> Stated exercise A
Using the passage describing Ruth, answer these questions:
(i) How tall was she?
(ii) What keepsake did she knit for the narrator's father on the road to Arizona?
(iii) By what name did her friends and acquaintances address her?
> Stated exercise B
Proceed with the recollection of Ruth of Pine, extending it beyond its final sentence.

— start Document text —

She was the tiniest, wittiest, and most independent little person in the world. She combed her dark brown hair (streaked with grey) parted in the middle with a braided or twisted bun at the back. She never weighed 100 pounds and was hardly five feet tall. Her snappy brown eyes were full of laughter. She wore dark-colored dresses, gray or black (when I knew her), and always an apron and when outside, a bonnet. For dress-up she had a black velvet cape and a beautiful beaded one. As she sat in her home by the fireplace, in her last years, she most always had a little knit shawl across her shoulders and a cat in her lap.

Her home was kept neat and clean. Her delicious bread and jelly or cake that she always had ready for us kids tasted better than anything I can remember. I loved to skip into her parlor and play the piano; it was the first and only one in Pine for many years. What a thrill I got when she showed me her trinkets in an old trunk. A little pair of stockings she knitted for my father while she jolted over the road to Arizona was one of her keepsakes. Her stories were fascinating and full of her witty and original expressions. She was very outspoken, but she always spoke the truth.

She was addressed as “Aunt Ruth” by her friends and acquaintances. An old friend who was from Dixie, Frances Adair Peach, known as “Ma Peach,” who lived in Strawberry, always called in when in Pine to visit with Ruth.[17] Mrs. Goodfellow was another good friend who always came in when up from the Natural Bridge.[18]

Ruth was a good housewife and mother, supporting her husband in his public works in the Church and community but not holding positions herself. She taught her children the gospel and had a testimony of its truthfulness.

— end Document text —
— start Entries provided —

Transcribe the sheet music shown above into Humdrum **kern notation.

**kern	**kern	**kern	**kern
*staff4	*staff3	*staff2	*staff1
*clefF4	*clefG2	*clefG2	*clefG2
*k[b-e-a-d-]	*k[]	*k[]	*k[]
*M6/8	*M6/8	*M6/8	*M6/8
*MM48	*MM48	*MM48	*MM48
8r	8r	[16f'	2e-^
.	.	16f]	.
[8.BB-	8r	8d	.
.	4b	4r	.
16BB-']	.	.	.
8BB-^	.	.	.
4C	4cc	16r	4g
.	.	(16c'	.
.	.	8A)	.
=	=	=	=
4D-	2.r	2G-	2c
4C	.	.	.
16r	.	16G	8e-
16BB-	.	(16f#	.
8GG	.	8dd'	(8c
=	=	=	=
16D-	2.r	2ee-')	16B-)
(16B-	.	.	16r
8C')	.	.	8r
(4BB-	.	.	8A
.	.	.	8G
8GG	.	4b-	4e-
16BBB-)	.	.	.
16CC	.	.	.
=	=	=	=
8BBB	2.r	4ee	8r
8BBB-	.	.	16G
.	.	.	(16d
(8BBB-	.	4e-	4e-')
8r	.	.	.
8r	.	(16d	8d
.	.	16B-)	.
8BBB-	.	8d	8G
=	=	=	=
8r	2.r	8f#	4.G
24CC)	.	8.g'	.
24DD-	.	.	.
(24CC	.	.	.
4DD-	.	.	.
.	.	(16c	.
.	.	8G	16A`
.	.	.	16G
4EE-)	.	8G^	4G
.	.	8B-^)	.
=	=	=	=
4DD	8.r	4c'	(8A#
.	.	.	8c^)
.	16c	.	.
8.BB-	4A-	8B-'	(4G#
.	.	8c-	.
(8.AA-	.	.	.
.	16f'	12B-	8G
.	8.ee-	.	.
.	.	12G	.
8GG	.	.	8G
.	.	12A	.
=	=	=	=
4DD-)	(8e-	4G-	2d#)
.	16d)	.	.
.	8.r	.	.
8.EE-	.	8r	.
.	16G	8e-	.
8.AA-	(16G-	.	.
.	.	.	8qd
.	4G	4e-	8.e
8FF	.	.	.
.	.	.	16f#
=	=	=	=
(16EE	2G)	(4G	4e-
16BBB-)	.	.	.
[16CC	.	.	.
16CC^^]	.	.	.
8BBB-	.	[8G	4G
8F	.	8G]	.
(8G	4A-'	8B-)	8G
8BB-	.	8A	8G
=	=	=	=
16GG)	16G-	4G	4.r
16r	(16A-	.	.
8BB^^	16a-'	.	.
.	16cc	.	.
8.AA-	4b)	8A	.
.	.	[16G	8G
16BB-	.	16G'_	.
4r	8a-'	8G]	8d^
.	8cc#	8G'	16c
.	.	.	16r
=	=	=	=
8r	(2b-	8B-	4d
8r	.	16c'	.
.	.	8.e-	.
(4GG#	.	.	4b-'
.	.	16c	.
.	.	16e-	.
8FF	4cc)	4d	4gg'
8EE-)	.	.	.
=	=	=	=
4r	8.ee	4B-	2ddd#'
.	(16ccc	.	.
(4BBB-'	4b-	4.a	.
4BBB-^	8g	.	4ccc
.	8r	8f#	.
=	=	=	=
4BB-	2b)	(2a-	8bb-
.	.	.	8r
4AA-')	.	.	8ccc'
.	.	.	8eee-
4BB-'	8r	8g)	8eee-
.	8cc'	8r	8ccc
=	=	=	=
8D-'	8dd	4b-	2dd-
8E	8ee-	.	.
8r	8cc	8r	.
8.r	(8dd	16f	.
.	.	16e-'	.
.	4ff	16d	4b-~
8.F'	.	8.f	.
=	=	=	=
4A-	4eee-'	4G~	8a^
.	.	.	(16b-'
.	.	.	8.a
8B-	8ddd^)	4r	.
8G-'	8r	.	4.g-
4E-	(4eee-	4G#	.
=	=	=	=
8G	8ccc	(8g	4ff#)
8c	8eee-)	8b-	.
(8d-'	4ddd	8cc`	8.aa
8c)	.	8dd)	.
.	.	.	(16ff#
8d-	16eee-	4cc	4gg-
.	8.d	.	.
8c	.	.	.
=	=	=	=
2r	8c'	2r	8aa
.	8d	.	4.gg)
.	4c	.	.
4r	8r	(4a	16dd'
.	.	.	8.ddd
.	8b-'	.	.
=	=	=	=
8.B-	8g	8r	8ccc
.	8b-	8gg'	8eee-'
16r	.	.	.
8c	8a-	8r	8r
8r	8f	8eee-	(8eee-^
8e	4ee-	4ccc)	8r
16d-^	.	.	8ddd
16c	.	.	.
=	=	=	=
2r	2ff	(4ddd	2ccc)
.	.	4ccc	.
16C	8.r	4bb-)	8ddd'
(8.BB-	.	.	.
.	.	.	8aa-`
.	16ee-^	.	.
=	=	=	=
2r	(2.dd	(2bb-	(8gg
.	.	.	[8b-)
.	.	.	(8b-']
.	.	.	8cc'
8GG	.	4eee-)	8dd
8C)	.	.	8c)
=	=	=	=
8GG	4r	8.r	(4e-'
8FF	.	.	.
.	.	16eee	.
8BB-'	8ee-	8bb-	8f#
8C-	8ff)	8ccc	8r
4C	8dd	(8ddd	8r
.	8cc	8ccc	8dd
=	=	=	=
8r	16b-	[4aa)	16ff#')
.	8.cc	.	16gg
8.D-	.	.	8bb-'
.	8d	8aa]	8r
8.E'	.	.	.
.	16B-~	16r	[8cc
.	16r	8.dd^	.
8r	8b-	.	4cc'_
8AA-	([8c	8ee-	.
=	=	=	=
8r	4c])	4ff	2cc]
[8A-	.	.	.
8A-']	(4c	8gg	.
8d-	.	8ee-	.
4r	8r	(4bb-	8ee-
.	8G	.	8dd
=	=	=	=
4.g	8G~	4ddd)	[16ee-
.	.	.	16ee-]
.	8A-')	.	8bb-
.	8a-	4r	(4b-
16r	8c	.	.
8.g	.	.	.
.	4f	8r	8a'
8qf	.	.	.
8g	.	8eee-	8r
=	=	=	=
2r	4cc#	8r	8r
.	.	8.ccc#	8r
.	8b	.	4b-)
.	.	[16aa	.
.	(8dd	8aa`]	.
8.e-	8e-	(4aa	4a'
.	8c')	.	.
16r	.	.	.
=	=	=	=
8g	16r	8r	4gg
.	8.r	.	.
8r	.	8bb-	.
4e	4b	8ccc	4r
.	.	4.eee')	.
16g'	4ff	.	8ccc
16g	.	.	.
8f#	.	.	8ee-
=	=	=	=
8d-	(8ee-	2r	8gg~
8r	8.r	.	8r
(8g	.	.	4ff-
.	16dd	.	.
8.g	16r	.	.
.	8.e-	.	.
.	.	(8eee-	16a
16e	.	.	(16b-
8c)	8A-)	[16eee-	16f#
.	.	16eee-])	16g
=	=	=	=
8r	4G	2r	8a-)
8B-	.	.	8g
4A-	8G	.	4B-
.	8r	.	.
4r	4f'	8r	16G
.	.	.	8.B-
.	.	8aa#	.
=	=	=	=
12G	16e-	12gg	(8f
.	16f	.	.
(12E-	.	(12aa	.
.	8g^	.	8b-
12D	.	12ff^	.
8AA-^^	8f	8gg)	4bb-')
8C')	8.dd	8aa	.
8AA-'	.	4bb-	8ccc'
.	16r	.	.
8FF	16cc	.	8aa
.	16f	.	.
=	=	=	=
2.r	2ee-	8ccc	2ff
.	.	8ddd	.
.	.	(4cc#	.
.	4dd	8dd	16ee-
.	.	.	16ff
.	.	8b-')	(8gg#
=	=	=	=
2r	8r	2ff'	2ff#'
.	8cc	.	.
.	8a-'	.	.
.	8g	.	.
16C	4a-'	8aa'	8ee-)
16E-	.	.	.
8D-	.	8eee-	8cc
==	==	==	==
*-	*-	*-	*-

— end Entries provided —

> Exercise output A
(i) She was hardly five feet tall.
(ii) A little pair of stockings.
(iii) "Aunt Ruth."

> Exercise output B
She was fond of pets, especially cats; two favorites she named “Mert” and “Tort.” Many of the grandchildren will remember [that] Mert was always curled up on her chair ready to lay on her lap and be stroked. She also liked dogs. She enjoyed parties and dances and danced with her sons at seventy-five years of age. In her last years, she could read without glasses. Often one of her granddaughters would spend the night with her if she was alone, and checker playing was her favorite game.

The accidental death of her husband in 1907 at Willow Valley, Coconino Co., Arizona, and the death of her son Harry in 1908 were too much for her, and she requested that her son Howard be released from his mission in the Society Islands.[19] She had her oldest son Fred move his family to Pine to help care for the cattle and be a comfort to her. After Howard married, three years later, he and his wife lived with her for four years. When they moved away, her daughter Emma came back to Pine and cared for her mother until she died.

Ruth was fearful that she might be a burden in her last years. Her fatal illness was short, and she waited upon herself almost to the last day. Her children were all at her bedside when she passed away April 26, 1929. Apparently, her death was as she had always wished it to be. She was a widow for twenty-two years. Surely she has lived nobly and left a posterity to bless her name; she has sixty-six grandchildren.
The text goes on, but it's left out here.